SO you want to annoy the neighbours? Might I suggest net curtains, which are a pox on any residential landscape, yet still hang in their millions around Britain (and, tragically, Oxford).

The question is, why would any half-intelligent individual who washes regularly and generally exhibits a certain pride in their appearance, insist on hanging these vile leftovers from the 1950s in their living and bedroom windows?

Personally – and I’ve no evidence to support this theory you understand – I believe it’s mainly those with severe psychotic/psyopathic tendencies who probably favour them. After all, if you’re into murder, especially residential slaughter, don’t net curtains provide the perfect cover, allowing you to peek out for any sign of the police, while simultaneously casting an impenetrable cowl over your dastardly deed?

But even if crime is not the main reason for suspecting those who still champion this style of window dressing, hand on heart, how many net curtains have you ever seen that are actually white? Or whiter-than-white?

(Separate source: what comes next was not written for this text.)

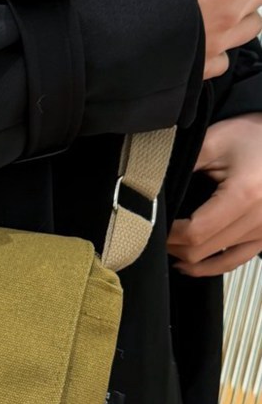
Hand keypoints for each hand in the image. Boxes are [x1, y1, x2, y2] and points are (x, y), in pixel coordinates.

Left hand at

They always seem to be rife with mildew or the kind of stain that’s rather vague and pale but nevertheless unpleasant.

In fact, they always remind me of ageing aunts who probably don’t smell too good, cutting you slices of fruit cake, the Best Before date of which doubtless expired some years before.

Or Christmases when something bad happened. Or summer holidays when it rained. Heck, throw in a copy of The Carpenters and, frankly, all I want to do is cry.

Indeed, I now find them so unsettling, I can’t even step over the ‘Welcome’ mat of someone’s front door if I spot netties in their windows.

Certainly for all the reasons listed above, but also because net curtains spell ‘gloom’, and I challenge anyone to feel cheerful after spending time in a room where bright daylight has been filtered out.

I am convinced – and again, there is no reliable evidence to support this theory – that if the Home Secretary made it an illegal offence to display net curtains before the hour of 9pm, the number of people suffering from depression would significantly fall in this country.

And if you don’t believe me, take this test. Sit for 15 minutes, during daylight hours, in a room with no net curtains, and then sit in a similar room for the exact same length of time, which has.

I’ll bet that 30 minutes later you you’ll need the services of a professional counsellor, and want to move to somewhere like Alaska where, during the summer months, it’s daylight 24:7.

So I guess what I’m trying to do here is start a campaign to see net curtains stripped from every house in the land. God knows there are plenty of alternatives if you really don’t want strangers peering in. There are blinds and shutters, or you could just fill in the holes with bricks (though that’ll only attract squatters).

But in this day and age, no one need suffer the curse of netties. So let’s put a stop to this scar on the urban milieu, and together say ‘Curtains’ to Netties.